Nineteenth century tastes, on the other hand, dictated that the sweetness of the wine should complement the sweetness of the sauce, so that they would go harmoniously together. As a result, the finest German Rieslings, with their balance of sweetness and acidity, were even more highly prized than the French clarets, which required long maturation to overcome their tannic astringency. It was a cuisine in which the various components of a meal existed in harmony rather than slugging it out in a gastronomic war game.
In the course of the evening I learned a valuable lesson. As a part of my daily diet, I can no more afford the luxury of Paxton and Whitfield’s twenty-quid-a-kilo cheeses than I can knock back vintage claret; but the cheeses that fall within my budget can be paired with the best of bottled beers, costing rather less than a decent wine and sippable in modest quantities with equal or greater satisfaction. I can even reach for the bottle blindfolded, knowing that the odds will favor a complementary pairing. I prefer the simple life.
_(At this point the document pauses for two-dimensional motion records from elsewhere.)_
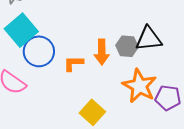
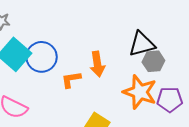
gray hexagon: (127, 46) -> (153, 61), moved
blue circle: (39, 51) -> (42, 57), moved

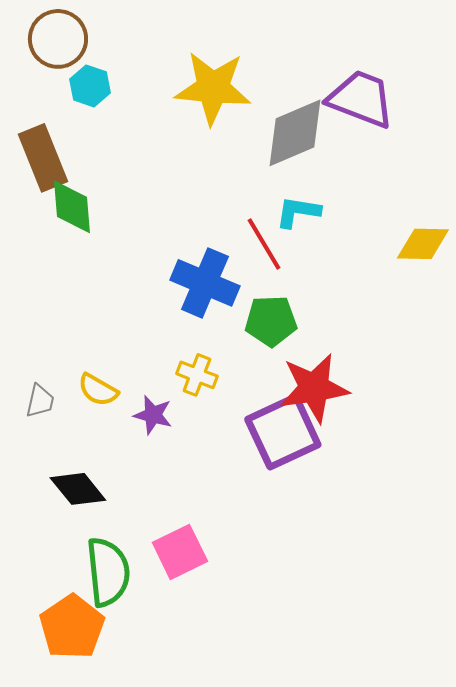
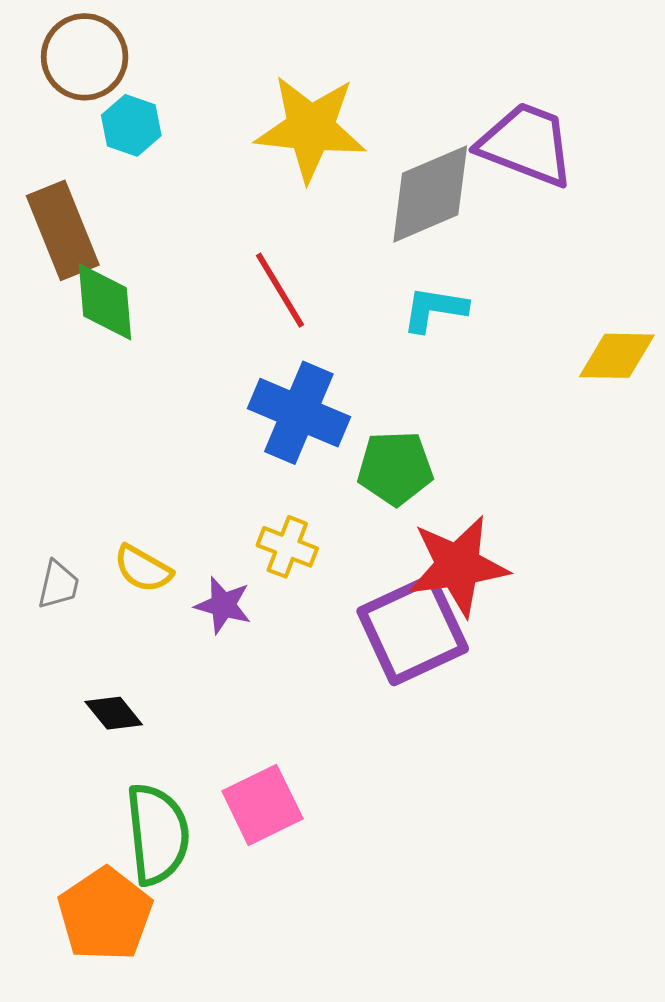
red line: (264, 244) -> (280, 290), moved
black diamond: (78, 489) -> (114, 713), size x0.7

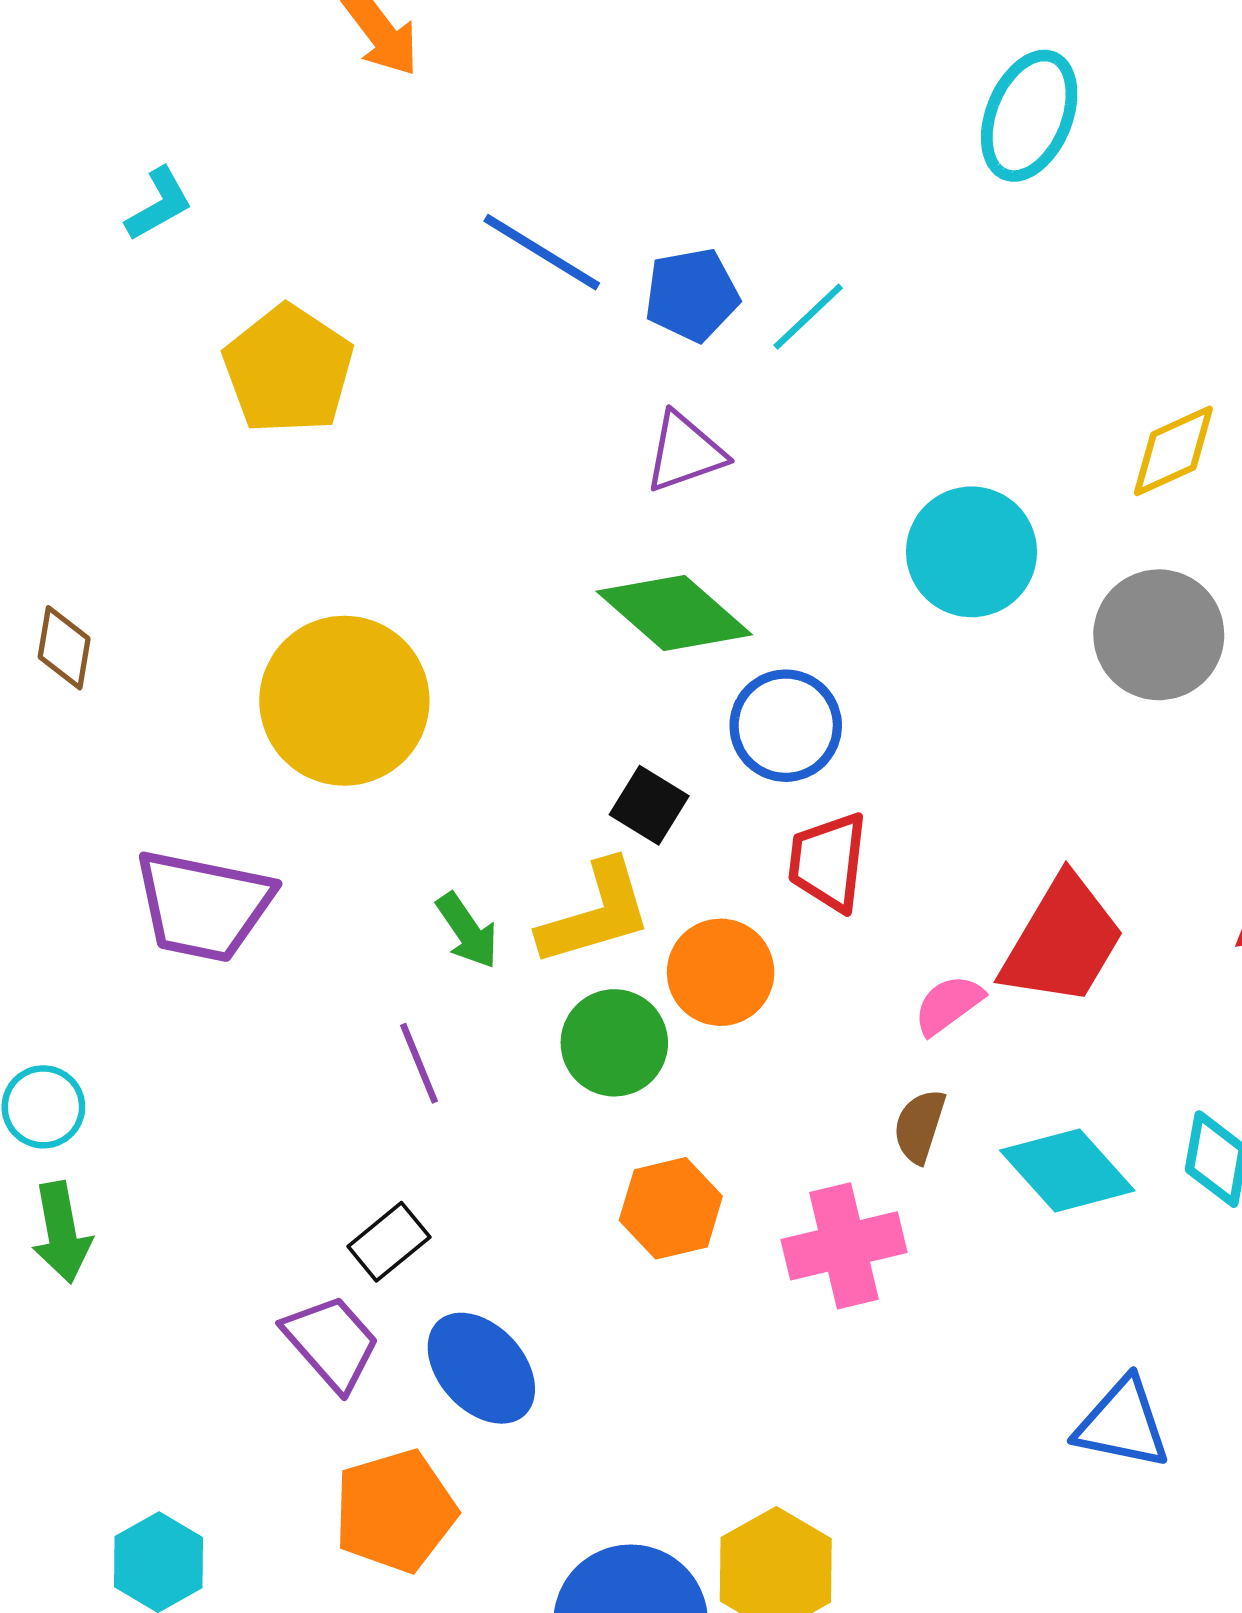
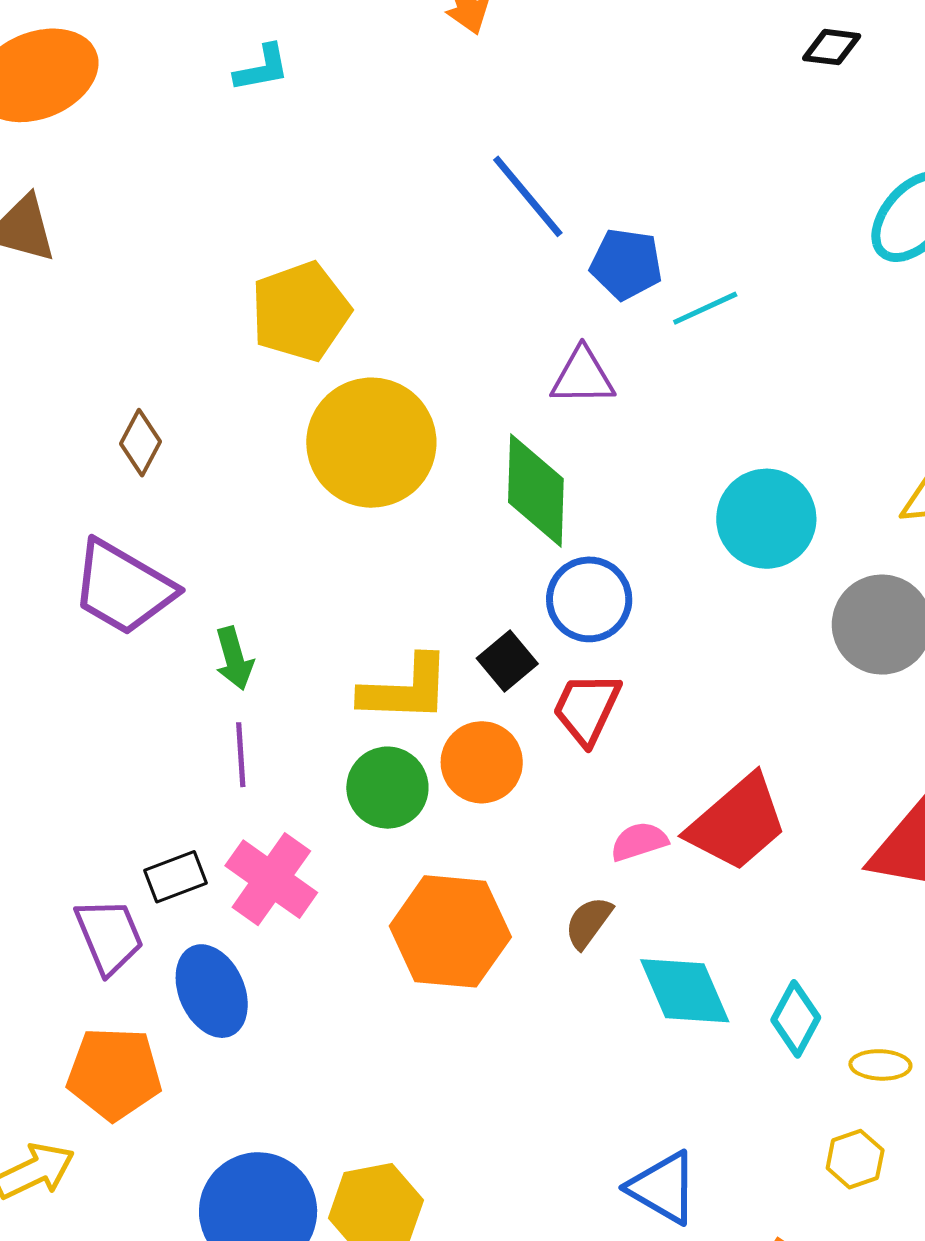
yellow pentagon: (288, 370) -> (300, 312), moved
green diamond: (674, 613) -> (536, 490), turned 32
brown diamond: (64, 648) -> (140, 443), moved
yellow circle: (344, 701) -> (371, 443), moved
black square: (649, 805) -> (507, 661), moved
green arrow: (467, 931) -> (234, 658), moved
orange hexagon: (671, 1208) -> (450, 931), moved, size x1.5
pink cross: (844, 1246) -> (271, 879), moved, turned 30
POSTSCRIPT: Sumeria, home of cheese and beer, was of course the area now included in southern Iraq. The Western superpowers are presently thanking their descendents in their own peculiar way. But the Iraqis, ancient and modern, are getting their revenge.
The great Sumerian discovery that changed the course of human history was irrigation. They did it so intensively that the accumulating salt ultimately made the soil infertile. Exit Sumeria.
The human race, having learned only half the lesson, has been repeating the cycle ever since, thus destroying an astronomical number of previously fertile acres. Runaway technology is rapidly emptying the ecological bank account. Will the last human left alive please turn off the tap?